I am about to embark on my final year as a senior at Brandeis University, looking out the window to a busy and vibrant campus that I have called home for the last three years. I find myself reflecting on the education that led me to be successful here.

I enrolled at Bellingham Waldorf School as a 6th grader after being homeschooled for most of my education prior. After attending Waldorf schools around the country, including Bellingham Waldorf School and The Waldorf School on the Roaring Fork, I moved on to TARA Performing Arts High School in Boulder Colorado—eventually graduating from Maine Coast Waldorf School.

Each school came with a strong and unique community. I could name everyone in my entire high school at each of the schools I went to, and this made my learning environment familiar and comfortable each day. I made meaningful connections with my peers and teachers at these schools, and we all highly anticipated the school trips and plays each year when we could spend time exploring Quebec City, going to Broadway shows in New York, camping on a remote island on the Maine coast, or spend hours running over the same scene until we got our lines just right for a play. I have taken this eagerness for exploring with me into my life after Waldorf, and I am constantly amazed, as I was then, by what the world has to offer.
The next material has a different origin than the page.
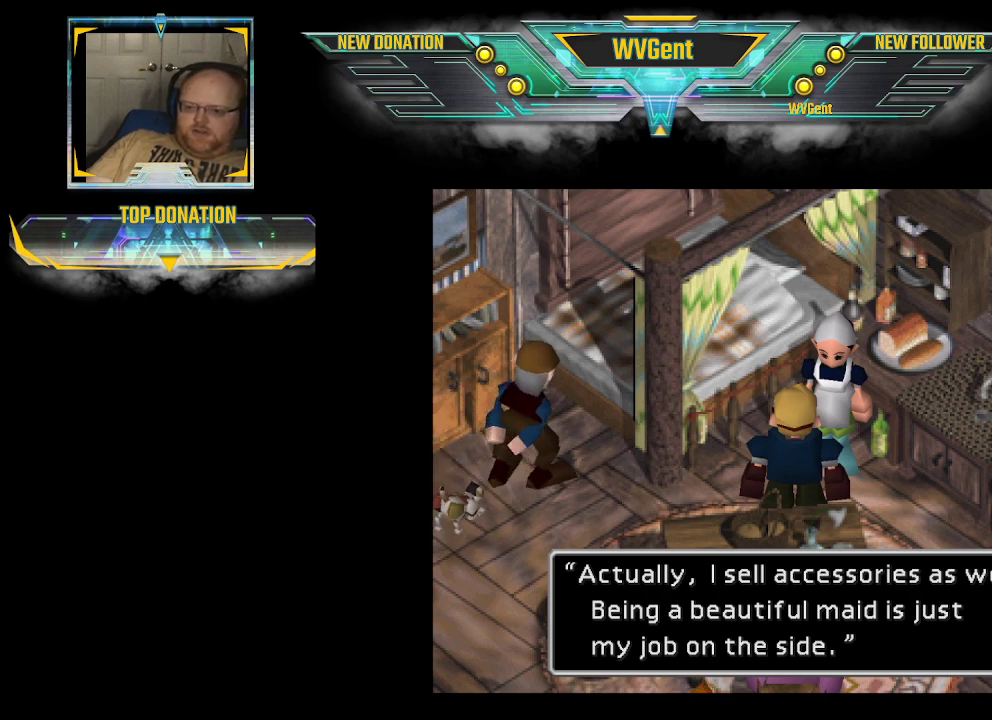
{"buttons": [], "left_stick": "center", "right_stick": "center", "events": [[233, "CROSS", "down"], [300, "CROSS", "up"]]}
Recently I decided to plan out my first solo backpacking trip. The skills that I needed to execute this plan can be directly linked to my high school education. Not only did I have to research the equipment needed, the trails to take, and the food required, but I also had to believe that I could do this. Having no prior experience taking on a hike of this magnitude, that belief in myself was essential for persevering through the physical strain I would face. This was fostered throughout my educational experience, especially my time in high school when I stepped outside my comfort zone and developed my capacity for independence.

Waldorf structured learning in a way that kept me engaged, always breaching subjects that were challenging or novel to me, while my work also remained exciting and rewarding. I found that after high school this became increasingly important to me. Going into my fourth year at Brandeis University, I have found myself continuously eager to learn and challenge my current understanding of the world. Waldorf prepared me for reading dense novels or complex articles and forming that information into critical and informative essays—a process that is as much for my own development as it is for my letter-grade in a class.

Waldorf also provided me with an opportunity to explore many creative interests. Whether it was acting, various outlets for music, sculpting, painting, drawing, or dancing—I loved it all. I never had an interest in blacksmithing, but after I got the chance to try it, I realized I was actually quite good at it and enjoyed the process of forming the metal with patience and precision. I got to really explore my interests in music as a singer and multi-instrumentalist, which has certainly stuck with me beyond high school.

Even if art, music, travel, reading, or writing don't peak your interest, I deeply believe there is still something for your teenager at Nova High. I could have chosen to study biochemistry instead of American Studies and Film in college, and while it would have been more challenging for me personally (or frankly, kind of miserable), I feel I really came out of Waldorf equipped with the core skillset to pursue my interests, whatever they may be. I also learned not to limit my capacity to try new things and grow my interests, realizing that anything is possible for myself, and that I might be surprised by the results of trying something new. I gained an appreciation for academic and artistic vigor, the ability to apply myself fully to my work, and a strong sense of my own independence and capacity to achieve my dreams.

I graduated from Maine Coast Waldorf School ready to take on my life as an upright and well rounded human, prepared for the hard work and constant growth ahead of me. I believe my Waldorf high school experience was fulfilling, transformative, rigorous, and inspirational. To me, there is no other education that meets the needs of developing human beings like Waldorf education.